(Recorded data)
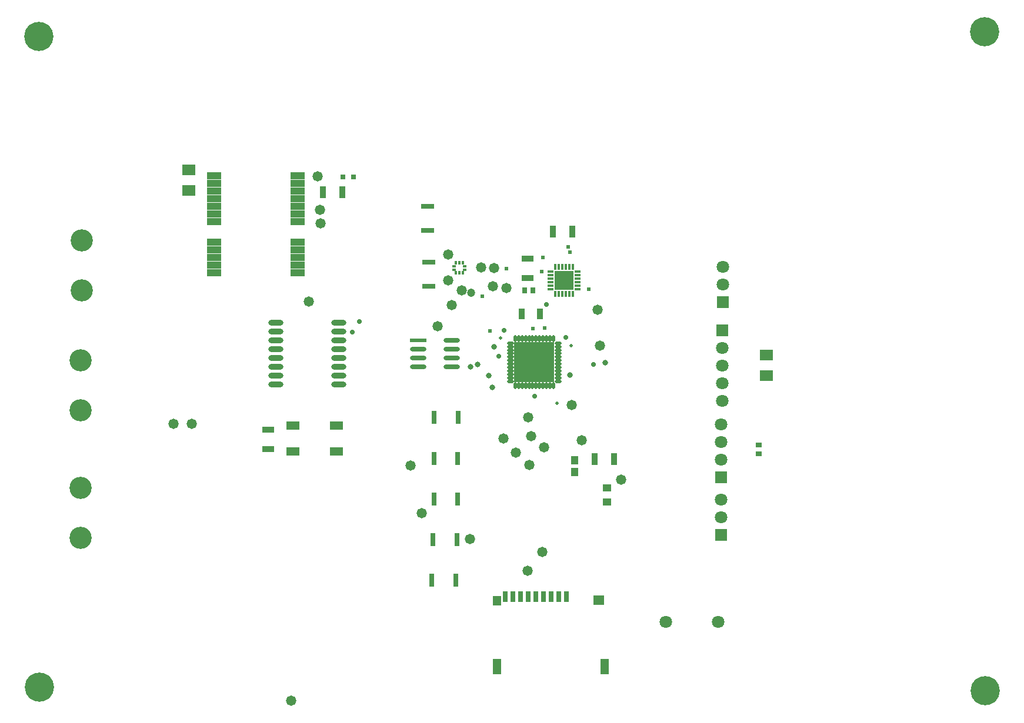
<source format=gbr>
%TF.GenerationSoftware,Altium Limited,Altium Designer,25.8.1 (18)*%
G04 Layer_Color=8388736*
%FSLAX45Y45*%
%MOMM*%
%TF.SameCoordinates,56FEC790-4A4F-4F9A-8951-50DBF4044865*%
%TF.FilePolarity,Negative*%
%TF.FileFunction,Soldermask,Top*%
%TF.Part,Single*%
G01*
G75*
%TA.AperFunction,SMDPad,CuDef*%
%ADD12R,0.95606X1.60981*%
%ADD20R,0.70000X1.60000*%
G04:AMPARAMS|DCode=23|XSize=2.37707mm|YSize=0.62213mm|CornerRadius=0.31107mm|HoleSize=0mm|Usage=FLASHONLY|Rotation=0.000|XOffset=0mm|YOffset=0mm|HoleType=Round|Shape=RoundedRectangle|*
%AMROUNDEDRECTD23*
21,1,2.37707,0.00000,0,0,0.0*
21,1,1.75494,0.62213,0,0,0.0*
1,1,0.62213,0.87747,0.00000*
1,1,0.62213,-0.87747,0.00000*
1,1,0.62213,-0.87747,0.00000*
1,1,0.62213,0.87747,0.00000*
%
%ADD23ROUNDEDRECTD23*%
%ADD24R,1.01213X1.15814*%
%ADD25R,0.95000X1.70000*%
%ADD26R,1.85822X1.60376*%
%ADD27R,0.90000X0.75000*%
%ADD28R,1.25000X1.00000*%
%ADD29R,1.90620X0.75620*%
%ADD30R,0.75620X1.90620*%
%ADD31R,1.70000X0.95000*%
%ADD32R,0.75000X0.90000*%
%ADD33R,2.37707X0.62213*%
%ADD34R,0.70000X0.80000*%
%ADD36R,1.20000X1.40000*%
%ADD37R,1.20000X2.20000*%
%ADD38R,1.60000X1.40000*%
%ADD65O,0.45320X1.00320*%
%ADD66R,0.47820X0.45320*%
%ADD67R,0.45320X0.47820*%
%ADD68R,0.35000X0.90000*%
%ADD69R,2.80000X2.70000*%
%ADD70R,0.90000X0.35000*%
%ADD71R,5.80320X5.80320*%
%ADD72O,1.00320X0.45320*%
%ADD73R,2.00320X1.00320*%
%ADD74O,2.20320X0.80320*%
%ADD75R,1.90000X1.20000*%
%TA.AperFunction,ComponentPad*%
%ADD76C,1.80000*%
%ADD77R,1.80000X1.80000*%
%TA.AperFunction,ViaPad*%
%ADD78C,4.20320*%
%ADD79C,1.47320*%
%ADD80C,0.70320*%
%ADD81C,0.60320*%
%ADD82C,1.20320*%
%ADD83C,0.80320*%
%ADD84C,0.50320*%
%ADD85C,3.20320*%
D12*
X9859892Y8320000D02*
D03*
X10120108D02*
D03*
D20*
X10064600Y4250825D02*
D03*
X9844600D02*
D03*
X10394600D02*
D03*
X10284600D02*
D03*
X10174600D02*
D03*
X9954600D02*
D03*
X10504600D02*
D03*
X9734600D02*
D03*
X9624600D02*
D03*
D23*
X8851753Y7686500D02*
D03*
Y7559500D02*
D03*
Y7813500D02*
D03*
X8368247D02*
D03*
Y7686500D02*
D03*
Y7559500D02*
D03*
X8851753Y7940500D02*
D03*
D24*
X10622500Y6212699D02*
D03*
Y6047301D02*
D03*
D25*
X10587500Y9510000D02*
D03*
X11190000Y6232500D02*
D03*
X7000000Y10070000D02*
D03*
X10307500Y9510000D02*
D03*
X10910000Y6232500D02*
D03*
X7280000Y10070000D02*
D03*
D26*
X13380000Y7727561D02*
D03*
Y7432439D02*
D03*
X5070000Y10102439D02*
D03*
Y10397561D02*
D03*
D27*
X13270000Y6310000D02*
D03*
Y6430000D02*
D03*
D28*
X11085000Y5615000D02*
D03*
Y5815000D02*
D03*
D29*
X8520000Y8717500D02*
D03*
X8500000Y9872500D02*
D03*
X8520000Y9062500D02*
D03*
X8500000Y9527500D02*
D03*
D30*
X8596064Y6828004D02*
D03*
X8593564Y6238004D02*
D03*
Y5658004D02*
D03*
X8583564Y5068004D02*
D03*
X8563564Y4488004D02*
D03*
X8941064Y6828004D02*
D03*
X8938564Y5658004D02*
D03*
Y6238004D02*
D03*
X8928564Y5068004D02*
D03*
X8908564Y4488004D02*
D03*
D31*
X9940000Y8840000D02*
D03*
X6207500Y6655000D02*
D03*
Y6375000D02*
D03*
X9940000Y9120000D02*
D03*
D32*
X9900000Y8657500D02*
D03*
X10020000D02*
D03*
D33*
X8368247Y7940500D02*
D03*
D34*
X7285000Y10290000D02*
D03*
X7435000D02*
D03*
D36*
X9504600Y4190825D02*
D03*
D37*
Y3240825D02*
D03*
X11054600Y3240825D02*
D03*
D38*
X10964600Y4200825D02*
D03*
D65*
X9965000Y7965000D02*
D03*
X10115000D02*
D03*
Y7285000D02*
D03*
X10065000D02*
D03*
X10015000D02*
D03*
X9765001D02*
D03*
X9865000D02*
D03*
X9815000Y7965000D02*
D03*
X10265000Y7285000D02*
D03*
X10165000D02*
D03*
X10315000D02*
D03*
X9765001Y7965000D02*
D03*
X9915000Y7285000D02*
D03*
X9815000D02*
D03*
X10165000Y7965000D02*
D03*
X9915000D02*
D03*
X10215000Y7285000D02*
D03*
X10065000Y7965000D02*
D03*
X10015000D02*
D03*
X9865000D02*
D03*
X9965000Y7285000D02*
D03*
X10315000Y7965000D02*
D03*
X10265000D02*
D03*
X10215000D02*
D03*
D66*
X8885000Y9010000D02*
D03*
Y8960000D02*
D03*
X9035000Y9010000D02*
D03*
Y8960000D02*
D03*
D67*
X9010000Y9060000D02*
D03*
Y8910000D02*
D03*
X8910000D02*
D03*
Y9060000D02*
D03*
X8960000D02*
D03*
Y8910000D02*
D03*
D68*
X10445000Y9000000D02*
D03*
X10495000Y8610000D02*
D03*
X10445000D02*
D03*
X10345000D02*
D03*
X10395000Y9000000D02*
D03*
X10595000D02*
D03*
X10395000Y8610000D02*
D03*
X10345000Y9000000D02*
D03*
X10495000D02*
D03*
X10545000D02*
D03*
Y8610000D02*
D03*
X10595000D02*
D03*
D69*
X10470000Y8805000D02*
D03*
D70*
X10275000Y8730000D02*
D03*
Y8780000D02*
D03*
Y8830000D02*
D03*
Y8880000D02*
D03*
X10665000Y8930000D02*
D03*
Y8880000D02*
D03*
Y8830000D02*
D03*
Y8780000D02*
D03*
Y8730000D02*
D03*
X10275000Y8680000D02*
D03*
X10665000D02*
D03*
X10275000Y8930000D02*
D03*
D71*
X10040000Y7625000D02*
D03*
D72*
X10380000Y7450000D02*
D03*
Y7400000D02*
D03*
X9700000D02*
D03*
Y7450000D02*
D03*
Y7600000D02*
D03*
Y7650000D02*
D03*
Y7700000D02*
D03*
Y7750000D02*
D03*
Y7800000D02*
D03*
Y7850000D02*
D03*
X10380000Y7750000D02*
D03*
X9700000Y7550000D02*
D03*
X10380000Y7850000D02*
D03*
Y7800000D02*
D03*
X9700000Y7900000D02*
D03*
Y7500000D02*
D03*
X10380000Y7900000D02*
D03*
X9700000Y7350000D02*
D03*
X10380000Y7600000D02*
D03*
Y7550000D02*
D03*
Y7650000D02*
D03*
Y7500000D02*
D03*
Y7350000D02*
D03*
Y7700000D02*
D03*
D73*
X6630000Y9870001D02*
D03*
Y9980001D02*
D03*
Y10200001D02*
D03*
Y10310001D02*
D03*
Y8910000D02*
D03*
X5430000Y9130001D02*
D03*
Y8910000D02*
D03*
Y10310001D02*
D03*
Y10200001D02*
D03*
Y10090001D02*
D03*
Y9980001D02*
D03*
Y9870001D02*
D03*
Y9760001D02*
D03*
Y9650001D02*
D03*
Y9350001D02*
D03*
Y9240001D02*
D03*
Y9020001D02*
D03*
X6630000Y10090001D02*
D03*
Y9760001D02*
D03*
Y9650001D02*
D03*
Y9350001D02*
D03*
Y9240001D02*
D03*
Y9130001D02*
D03*
Y9020001D02*
D03*
D74*
X7222500Y8192000D02*
D03*
Y8065000D02*
D03*
X6322500D02*
D03*
X7222500Y7811000D02*
D03*
X6322500Y8192000D02*
D03*
Y7938000D02*
D03*
Y7811000D02*
D03*
Y7684000D02*
D03*
Y7557000D02*
D03*
Y7430000D02*
D03*
Y7303000D02*
D03*
X7222500Y7938000D02*
D03*
Y7684000D02*
D03*
Y7557000D02*
D03*
Y7430000D02*
D03*
Y7303000D02*
D03*
D75*
X7187500Y6710000D02*
D03*
X6567500D02*
D03*
X7187500Y6340000D02*
D03*
X6567500D02*
D03*
D76*
X12743793Y7322857D02*
D03*
X12730000Y6222000D02*
D03*
Y6476000D02*
D03*
Y5390000D02*
D03*
X11930000Y3882500D02*
D03*
X12752885Y8741546D02*
D03*
X12743793Y7830857D02*
D03*
Y7576857D02*
D03*
X12730000Y6730000D02*
D03*
X12690000Y3882500D02*
D03*
X12752885Y8995546D02*
D03*
X12730000Y5644000D02*
D03*
X12743793Y7068857D02*
D03*
D77*
Y8084857D02*
D03*
X12730000Y5968000D02*
D03*
X12752885Y8487546D02*
D03*
X12730000Y5136000D02*
D03*
D78*
X16532500Y2892500D02*
D03*
X16525000Y12385001D02*
D03*
X2915000Y2945000D02*
D03*
X2910000Y12320001D02*
D03*
D79*
X9272500Y8989614D02*
D03*
X8802500Y8801650D02*
D03*
X8992360Y8662567D02*
D03*
X6920000Y10300000D02*
D03*
X6960000Y9622500D02*
D03*
X6957500Y9822500D02*
D03*
X6792500Y8497500D02*
D03*
X9462500Y8985000D02*
D03*
X10952500Y8380000D02*
D03*
X9772500Y6322500D02*
D03*
X9997500Y6560000D02*
D03*
X9597500Y6527500D02*
D03*
X9955000Y6827500D02*
D03*
X9965000Y6142500D02*
D03*
X10182500Y6395000D02*
D03*
X11292500Y5937500D02*
D03*
X9642500Y8690000D02*
D03*
X9447500Y8720000D02*
D03*
X8852500Y8450100D02*
D03*
X8645000Y8145000D02*
D03*
X10577500Y7007500D02*
D03*
X10982500Y7860000D02*
D03*
X10155000Y4895000D02*
D03*
X8417500Y5452500D02*
D03*
X4842500Y6740000D02*
D03*
X10725000Y6502500D02*
D03*
X9942500Y4625000D02*
D03*
X8802500Y9180000D02*
D03*
X9115000Y5082500D02*
D03*
X5110000Y6737500D02*
D03*
X8255000Y6135000D02*
D03*
X6540000Y2750000D02*
D03*
D80*
X10217500Y8455467D02*
D03*
X10492500Y7980000D02*
D03*
X9607500Y8087500D02*
D03*
X10260000Y7405000D02*
D03*
X10150001D02*
D03*
X10040000D02*
D03*
X9930000D02*
D03*
X9820000D02*
D03*
X10260000Y7515000D02*
D03*
X10150001D02*
D03*
X10040000D02*
D03*
X9930000D02*
D03*
X9820000D02*
D03*
X10260000Y7625000D02*
D03*
X10150001D02*
D03*
X10040000D02*
D03*
X9930000D02*
D03*
X9820000D02*
D03*
X10260000Y7735000D02*
D03*
X10150001D02*
D03*
X10040000D02*
D03*
X9930000D02*
D03*
X9820000D02*
D03*
X10260000Y7845000D02*
D03*
X10150001D02*
D03*
X10040000D02*
D03*
X9930000D02*
D03*
X9820000D02*
D03*
X10042500Y7132700D02*
D03*
X7520000Y8210000D02*
D03*
X10892500Y7595000D02*
D03*
X9532500Y7715000D02*
D03*
X7420000Y8062500D02*
D03*
D81*
X9288800Y8576667D02*
D03*
X9637500Y8972500D02*
D03*
X9405000Y8075000D02*
D03*
X10167500Y9132500D02*
D03*
X10150000Y8932500D02*
D03*
X10555000Y9207500D02*
D03*
X10527500Y9287500D02*
D03*
X10822500Y8680000D02*
D03*
X10189274Y8115726D02*
D03*
X10022300Y8108100D02*
D03*
D82*
X9130781Y8622800D02*
D03*
D83*
X9225567Y7594778D02*
D03*
X11057500Y7614400D02*
D03*
X10554400Y7440000D02*
D03*
X9120600Y7560000D02*
D03*
X9387500Y7430000D02*
D03*
X9457500Y7844400D02*
D03*
X9437500Y7265000D02*
D03*
D84*
X9553100Y7975000D02*
D03*
X10572500Y7862200D02*
D03*
X10370000Y7037500D02*
D03*
D85*
X3505000Y5095011D02*
D03*
X3522500Y9380000D02*
D03*
X3512500Y7655000D02*
D03*
X3505000Y5815000D02*
D03*
X3512500Y6935011D02*
D03*
X3522500Y8660011D02*
D03*
%TF.MD5,5985b9f74855e15fb298263dc5e80cd3*%
M02*

</source>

(TASK DIRECTIONS) When a line in the records above holds "AperFunction", that line is to be reported.

(YOUR RESPONSE)
%TA.AperFunction,SMDPad,CuDef*%
%TA.AperFunction,ComponentPad*%
%TA.AperFunction,ViaPad*%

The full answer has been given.